ST. GEORGE — This past holiday weekend, firefighters were surprised at the lack of calls related to fireworks-caused fires; however, officials aren’t easing up yet, and on Tuesday, the Washington County Commission passed a resolution supporting the latest round of fire restrictions issued by state fire managers.
“I think, so far, it’s helped considerably, especially through this last weekend,” Washington County Fire Warden Adam Heyder told the County Commission in reference to the public’s apparent adherence to previous fire restrictions implemented by local, state and federal agencies.
The night of the Fourth of July tends to be one of the busiest for fire agencies due to the many fires caused by private fireworks use. Last year it was estimated that at least 200 fireworks-related fire calls came into the dispatch center during the Fourth of July. Fire crews across the county were kept busy running from fire to fire, and it was anticipated this year would be no different.
“We had fairly minimal fireworks fires and campfires and those types of issues way, way less than what we had last year,” Heyder said. “Our residents behaved themselves for the most part.”
Heyder added that people who were visiting the area and not following restrictions were cited. This included out-of-town visitors in LaVerkin who ignited a brush fire near homes due to fireworks use late Sunday. The fire burned approximately 4.5 acres before it was knocked down by firefighters early Monday morning.
Other areas in the county, such as Washington City, were relatively quiet.
“It was a lot better than last year,” Washington City Fire Capt. Julio Reyes said.
The Washington fire department had scheduled for additional staff to be on duty to assist with the flood of fireworks-related calls that was expected, but aside from some minor incidents, nothing major occurred.
“We had prepared for the worst and hoped for the best,” Reyes said. “We’re happy with what we had to deal with. It really was a nice surprise.”
The few calls Washington City firefighters did respond to tended to involve people not disposing of fireworks properly, Reyes said, adding that this tends to cause small fires in dumpsters or trash cans, so there were still “opportunities for education.”
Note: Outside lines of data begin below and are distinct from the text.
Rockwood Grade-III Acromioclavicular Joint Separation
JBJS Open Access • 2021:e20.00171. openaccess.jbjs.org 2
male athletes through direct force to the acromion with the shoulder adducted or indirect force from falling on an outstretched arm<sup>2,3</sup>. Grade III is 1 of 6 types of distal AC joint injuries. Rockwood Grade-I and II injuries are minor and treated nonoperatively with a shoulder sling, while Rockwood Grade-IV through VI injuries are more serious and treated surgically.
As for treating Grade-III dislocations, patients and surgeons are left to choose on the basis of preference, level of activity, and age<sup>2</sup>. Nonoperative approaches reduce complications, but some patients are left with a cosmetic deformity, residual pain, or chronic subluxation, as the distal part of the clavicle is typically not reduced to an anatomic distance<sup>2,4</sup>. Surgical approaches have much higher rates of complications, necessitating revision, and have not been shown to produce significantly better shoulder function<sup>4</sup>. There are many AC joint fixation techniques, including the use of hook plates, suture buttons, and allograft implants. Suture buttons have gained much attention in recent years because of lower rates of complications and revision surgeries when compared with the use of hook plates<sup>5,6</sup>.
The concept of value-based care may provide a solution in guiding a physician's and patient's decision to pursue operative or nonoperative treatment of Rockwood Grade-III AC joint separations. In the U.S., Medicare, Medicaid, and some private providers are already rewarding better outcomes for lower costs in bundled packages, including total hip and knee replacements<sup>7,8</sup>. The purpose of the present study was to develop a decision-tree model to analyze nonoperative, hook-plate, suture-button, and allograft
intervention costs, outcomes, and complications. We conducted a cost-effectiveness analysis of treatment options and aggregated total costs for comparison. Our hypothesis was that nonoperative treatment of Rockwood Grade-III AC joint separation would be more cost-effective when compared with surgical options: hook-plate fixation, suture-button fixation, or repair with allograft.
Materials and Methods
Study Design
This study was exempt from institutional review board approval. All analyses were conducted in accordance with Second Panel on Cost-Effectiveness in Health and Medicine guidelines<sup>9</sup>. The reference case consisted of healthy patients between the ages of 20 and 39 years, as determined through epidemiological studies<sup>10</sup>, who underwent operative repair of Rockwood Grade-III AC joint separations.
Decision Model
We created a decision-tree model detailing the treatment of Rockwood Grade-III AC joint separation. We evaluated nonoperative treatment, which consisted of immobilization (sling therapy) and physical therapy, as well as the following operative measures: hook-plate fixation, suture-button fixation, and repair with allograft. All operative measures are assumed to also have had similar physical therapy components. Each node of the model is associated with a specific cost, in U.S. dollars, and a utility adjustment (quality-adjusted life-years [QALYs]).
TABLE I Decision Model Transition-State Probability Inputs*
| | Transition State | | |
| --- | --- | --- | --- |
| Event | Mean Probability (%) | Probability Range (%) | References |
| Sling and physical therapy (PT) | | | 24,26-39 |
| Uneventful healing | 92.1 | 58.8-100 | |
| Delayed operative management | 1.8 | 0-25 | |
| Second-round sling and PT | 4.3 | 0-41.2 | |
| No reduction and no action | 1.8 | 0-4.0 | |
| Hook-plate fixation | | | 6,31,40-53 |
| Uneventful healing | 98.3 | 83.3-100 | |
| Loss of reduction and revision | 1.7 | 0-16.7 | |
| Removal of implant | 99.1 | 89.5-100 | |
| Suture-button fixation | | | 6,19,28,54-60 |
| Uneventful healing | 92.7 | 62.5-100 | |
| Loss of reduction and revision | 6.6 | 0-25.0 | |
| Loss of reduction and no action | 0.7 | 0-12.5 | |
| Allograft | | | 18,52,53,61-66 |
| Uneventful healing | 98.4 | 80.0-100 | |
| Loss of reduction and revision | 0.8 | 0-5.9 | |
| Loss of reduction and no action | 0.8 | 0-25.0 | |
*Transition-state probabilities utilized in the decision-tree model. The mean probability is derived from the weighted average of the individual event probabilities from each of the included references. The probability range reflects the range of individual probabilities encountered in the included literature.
When asked if he felt the fire restrictions and drought warnings had an impact on this year’s reduced fireworks use, Reyes said he’d liked to assume people are paying attention.
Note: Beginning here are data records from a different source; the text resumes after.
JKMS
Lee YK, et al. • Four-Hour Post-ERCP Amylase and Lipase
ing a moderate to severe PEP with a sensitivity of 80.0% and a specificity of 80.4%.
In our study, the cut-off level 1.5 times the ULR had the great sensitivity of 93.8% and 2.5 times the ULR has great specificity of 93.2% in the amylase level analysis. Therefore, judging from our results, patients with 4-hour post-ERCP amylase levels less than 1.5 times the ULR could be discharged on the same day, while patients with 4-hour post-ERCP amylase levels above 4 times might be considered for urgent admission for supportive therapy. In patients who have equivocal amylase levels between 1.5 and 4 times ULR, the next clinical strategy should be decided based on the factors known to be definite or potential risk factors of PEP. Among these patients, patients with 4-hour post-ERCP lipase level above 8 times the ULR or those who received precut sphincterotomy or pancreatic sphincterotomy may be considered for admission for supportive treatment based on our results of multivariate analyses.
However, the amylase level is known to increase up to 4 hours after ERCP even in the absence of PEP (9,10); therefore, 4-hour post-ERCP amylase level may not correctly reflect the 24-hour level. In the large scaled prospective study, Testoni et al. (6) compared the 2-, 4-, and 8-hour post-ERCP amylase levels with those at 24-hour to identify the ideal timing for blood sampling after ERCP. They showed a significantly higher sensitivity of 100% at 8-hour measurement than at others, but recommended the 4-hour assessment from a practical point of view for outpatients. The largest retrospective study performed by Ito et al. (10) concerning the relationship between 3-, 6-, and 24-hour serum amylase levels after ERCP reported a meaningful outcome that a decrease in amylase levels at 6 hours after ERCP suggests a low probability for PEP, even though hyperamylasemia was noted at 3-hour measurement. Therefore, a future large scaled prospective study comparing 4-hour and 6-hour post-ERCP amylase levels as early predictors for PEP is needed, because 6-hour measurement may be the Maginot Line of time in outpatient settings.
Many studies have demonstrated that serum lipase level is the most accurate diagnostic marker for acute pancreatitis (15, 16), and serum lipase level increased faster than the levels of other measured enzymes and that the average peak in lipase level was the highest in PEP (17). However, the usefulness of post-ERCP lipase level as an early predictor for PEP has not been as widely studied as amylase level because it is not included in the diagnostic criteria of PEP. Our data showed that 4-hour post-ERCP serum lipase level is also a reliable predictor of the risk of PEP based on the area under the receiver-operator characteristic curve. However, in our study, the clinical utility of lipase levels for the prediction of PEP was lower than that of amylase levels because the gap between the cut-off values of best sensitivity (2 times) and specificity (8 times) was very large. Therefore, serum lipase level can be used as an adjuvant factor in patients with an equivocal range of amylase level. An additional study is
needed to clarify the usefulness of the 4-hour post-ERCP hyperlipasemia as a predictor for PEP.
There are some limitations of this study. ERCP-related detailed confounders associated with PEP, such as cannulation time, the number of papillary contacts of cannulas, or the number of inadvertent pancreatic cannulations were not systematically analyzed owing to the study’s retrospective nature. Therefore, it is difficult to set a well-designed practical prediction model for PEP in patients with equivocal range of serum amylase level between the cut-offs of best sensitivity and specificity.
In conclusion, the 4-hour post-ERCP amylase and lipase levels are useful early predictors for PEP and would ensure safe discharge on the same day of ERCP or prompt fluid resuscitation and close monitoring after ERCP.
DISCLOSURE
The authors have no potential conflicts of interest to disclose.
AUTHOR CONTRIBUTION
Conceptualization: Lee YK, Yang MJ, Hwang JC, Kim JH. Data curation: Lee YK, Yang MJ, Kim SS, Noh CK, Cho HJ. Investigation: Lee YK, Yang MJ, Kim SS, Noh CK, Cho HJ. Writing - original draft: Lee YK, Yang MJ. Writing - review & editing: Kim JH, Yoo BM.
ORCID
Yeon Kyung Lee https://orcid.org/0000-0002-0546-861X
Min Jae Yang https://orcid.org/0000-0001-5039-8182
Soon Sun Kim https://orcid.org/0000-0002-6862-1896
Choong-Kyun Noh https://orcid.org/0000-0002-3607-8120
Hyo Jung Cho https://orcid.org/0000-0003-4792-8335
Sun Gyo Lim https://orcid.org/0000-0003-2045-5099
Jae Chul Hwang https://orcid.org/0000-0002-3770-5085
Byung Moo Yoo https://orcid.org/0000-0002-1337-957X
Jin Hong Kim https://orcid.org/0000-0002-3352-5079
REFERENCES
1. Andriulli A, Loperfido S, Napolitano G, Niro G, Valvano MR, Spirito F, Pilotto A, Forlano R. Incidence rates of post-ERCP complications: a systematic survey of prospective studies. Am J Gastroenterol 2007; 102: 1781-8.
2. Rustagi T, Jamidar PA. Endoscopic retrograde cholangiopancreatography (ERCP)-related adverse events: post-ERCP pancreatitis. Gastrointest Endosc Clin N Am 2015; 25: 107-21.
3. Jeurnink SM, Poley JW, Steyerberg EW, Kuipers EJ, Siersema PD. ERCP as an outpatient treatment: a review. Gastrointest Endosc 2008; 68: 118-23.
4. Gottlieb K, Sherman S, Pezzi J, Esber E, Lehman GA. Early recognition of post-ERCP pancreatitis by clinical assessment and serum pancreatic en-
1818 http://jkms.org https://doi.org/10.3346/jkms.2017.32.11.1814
“Let’s hope this lasts through the 24th (of July),” he said.
Washington County Commissioners Gil Almquist and Victor Iverson both said they were pleased to hear county residents appeared to be taking the restrictions and warnings seriously.
“We’re in a very, very serious drought,” Iverson said. “Conditions out there couldn’t be worse.”
As a result, the County Commission unanimously passed a resolution supporting stage 2 fire restrictions recently implemented by the state forester.
The new order impacts all unincorporated private lands and state lands within Beaver, Garfield, Kane, Iron and Washington counties and restricts the following:
- Building, maintaining, attending or using any fire, campfire or stove fire. This includes charcoal grills and barbecues, coal and wood burning stoves and tent stoves and includes use at homes and in developed camping and picnic grounds.
- Smoking, except within an enclosed vehicle, trailer or building, a developed recreation site or while stopped in an area that is paved or free from dry vegetation.
- Discharging or using any fireworks, tracer ammunition or other pyrotechnic devices including exploding targets.
- Cutting, welding or grinding metal in areas of dry vegetation.
- Operating a motorcycle, chainsaw, ATV or other small internal combustion engine without an approved and working spark arrestor.
The following persons and/or items are exempted from the above prohibitions:
- Devices using pellets, pressurized liquid fuel or gas (stoves, fire pits, grills, heaters, lanterns, et cetera) that include shut-off valves are permitted when used in an area at least 3 feet or more from flammable material such as grasses or pine needles.
- Persons with a permit or waiver issued by the division, specifically authorizing a specified act at a specific location. A waiver does not relieve the permittee of liability if a fire does occur.
- Any on-duty firefighter in the performance of an official duty.
Any of the above acts is a violation of state law and is punishable by up to six months in jail and a fine of up to $1,000. These restrictions will be enforced by state and county law enforcement.